The optical power of a lens (denoted) is the ability of a lens to refract rays. The optical power of the lens is the reciprocal of the focal length:

Focal length is measured in units of length.

For the unit of optical power, such a unit of measurement is chosen in which the focal length is one meter. This unit of optical power is called the diopter.

For converging lenses, a “+” sign is placed in front of the optical power, and if the lens is diverging, then a “-” sign is placed in front of the optical power.

The unit of diopter is written as follows:

For each lens there is another important concept. This is an imaginary focus and a real focus.

The real focus is such a focus, which is formed by the rays refracted in the lens.

The imaginary focus is the focus, which is formed by the continuation of the rays that have passed through the lens (Fig. 7).

The imaginary focus, as a rule, is with a diverging lens.

Rice. 7. Imaginary lens focus

Conclusion

In this lesson, you learned what a lens is, what lenses are.
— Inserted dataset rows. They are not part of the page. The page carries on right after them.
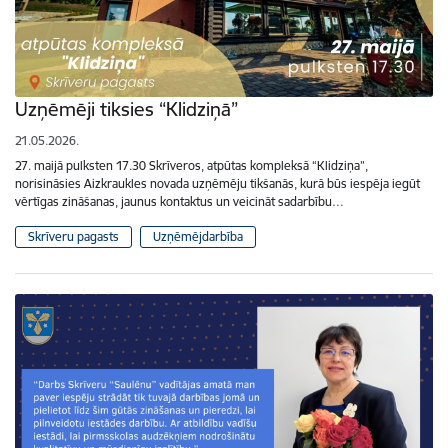
Uzņēmēji tiksies “Klidziņā”
21.05.2026.
27. maijā pulksten 17.30 Skrīveros, atpūtas kompleksā “Klidziņa”,
norisināsies Aizkraukles novada uzņēmēju tikšanās, kurā būs iespēja iegūt
vērtīgas zināšanas, jaunus kontaktus un veicināt sadarbību…
Skrīveru pagasts
Uzņēmējdarbība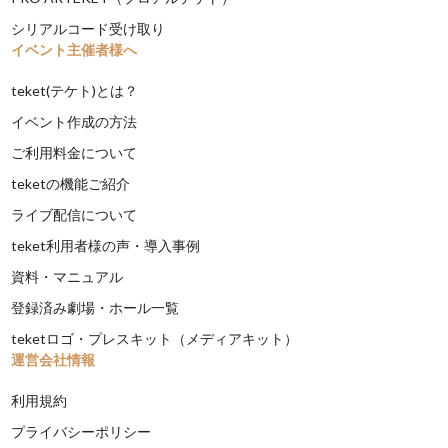
シリアルコード受け取り
イベント主催者様へ
teket(テケト)とは？
イベント作成の方法
ご利用料金について
teketの機能ご紹介
ライブ配信について
teket利用者様の声・導入事例
資料・マニュアル
登録済み劇場・ホール一覧
teketロゴ・プレスキット（メディアキット）
運営会社情報
利用規約
プライバシーポリシー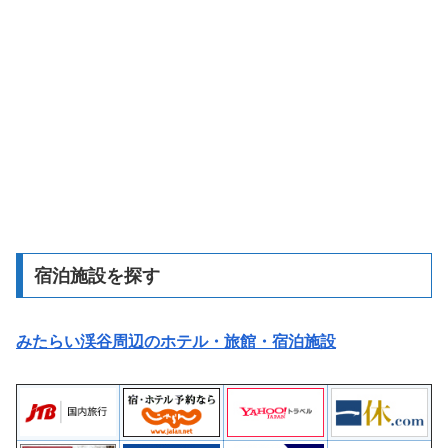
宿泊施設を探す
みたらい渓谷周辺のホテル・旅館・宿泊施設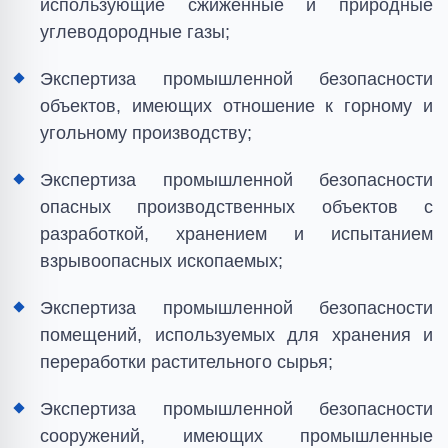
использующие сжиженные и природные
углеводородные газы;
Экспертиза промышленной безопасности
объектов, имеющих отношение к горному и
угольному производству;
Экспертиза промышленной безопасности
опасных производственных объектов с
разработкой, хранением и испытанием
взрывоопасных ископаемых;
Экспертиза промышленной безопасности
помещений, используемых для хранения и
переработки растительного сырья;
Экспертиза промышленной безопасности
сооружений, имеющих промышленные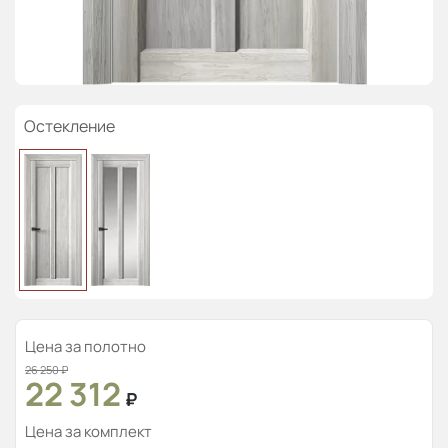
Остекление
Цена за полотно
26 250
₽
22 312
₽
Цена за комплект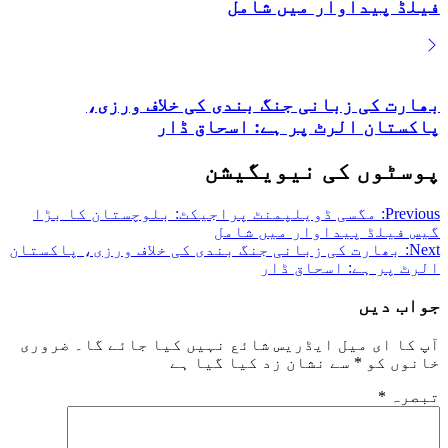
فیلڈ پیداوار میں شامل
بھارت کی زبانی جنگ بندی کی خلاف ورزی،
پاکستان الرٹ پر ہے: اسحاق ڈار
پوسٹوں کی نیویگیشن
Previous:
مگسی ڈویلپمنٹ پراجیکٹ: بلوچستان کا بڑا
گیس فیلڈ پیداوار میں شامل
Next:
بھارت کی زبانی جنگ بندی کی خلاف ورزی، پاکستان
الرٹ پر ہے: اسحاق ڈار
جواب دیں
آپ کا ای میل ایڈریس شائع نہیں کیا جائے گا۔
ضروری
خانوں کو
*
سے نشان زد کیا گیا ہے
تبصرہ
*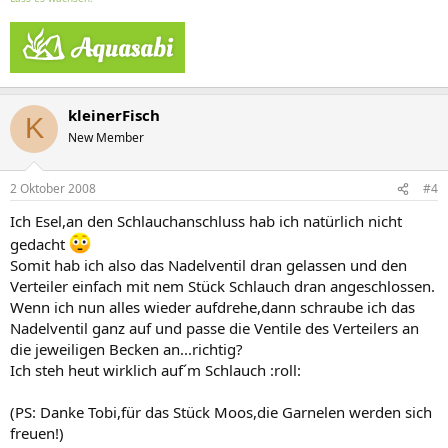
kleinerFisch
K
New Member
2 Oktober 2008
#4
Ich Esel,an den Schlauchanschluss hab ich natürlich nicht
gedacht
Somit hab ich also das Nadelventil dran gelassen und den
Verteiler einfach mit nem Stück Schlauch dran angeschlossen.
Wenn ich nun alles wieder aufdrehe,dann schraube ich das
Nadelventil ganz auf und passe die Ventile des Verteilers an
die jeweiligen Becken an...richtig?
Ich steh heut wirklich auf´m Schlauch :roll:
(PS: Danke Tobi,für das Stück Moos,die Garnelen werden sich
freuen!)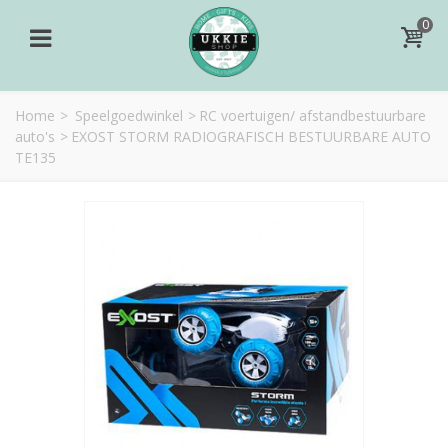
0
Home
>
Speelgoedwinkel
>
RC voertuigen/ afstandbestuurbare
auto's
>
EXOST STORM RADIOGRAFISCH BESTUURBARE AUTO
TE135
We got acquainted with the definition of a thin lens and the main characteristics of lenses and learned what is the imaginary focus, the real focus, and what is their difference.

Bibliography

1. Gendenstein L.E., Kaidalov A.B., Kozhevnikov V.B. / Ed. Orlova V.A., Roizena I.I. Physics 8. - M.: Mnemosyne.
2. Peryshkin A.V. Physics 8. - M.: Bustard, 2010.
3. Fadeeva A.A., Zasov A.V., Kiselev D.F. Physics 8. - M.: Enlightenment.

1. Tak-to-ent.net().
2. Tepka.ru ().
3. Megaresheba.ru ().

Homework

1. Task 1. Determine the optical power of a converging lens with a focal length of 2 meters.
2. Task 2. What is the focal length of a lens whose optical power is 5 diopters?
3. Task 3. Can a biconvex lens have a negative optical power?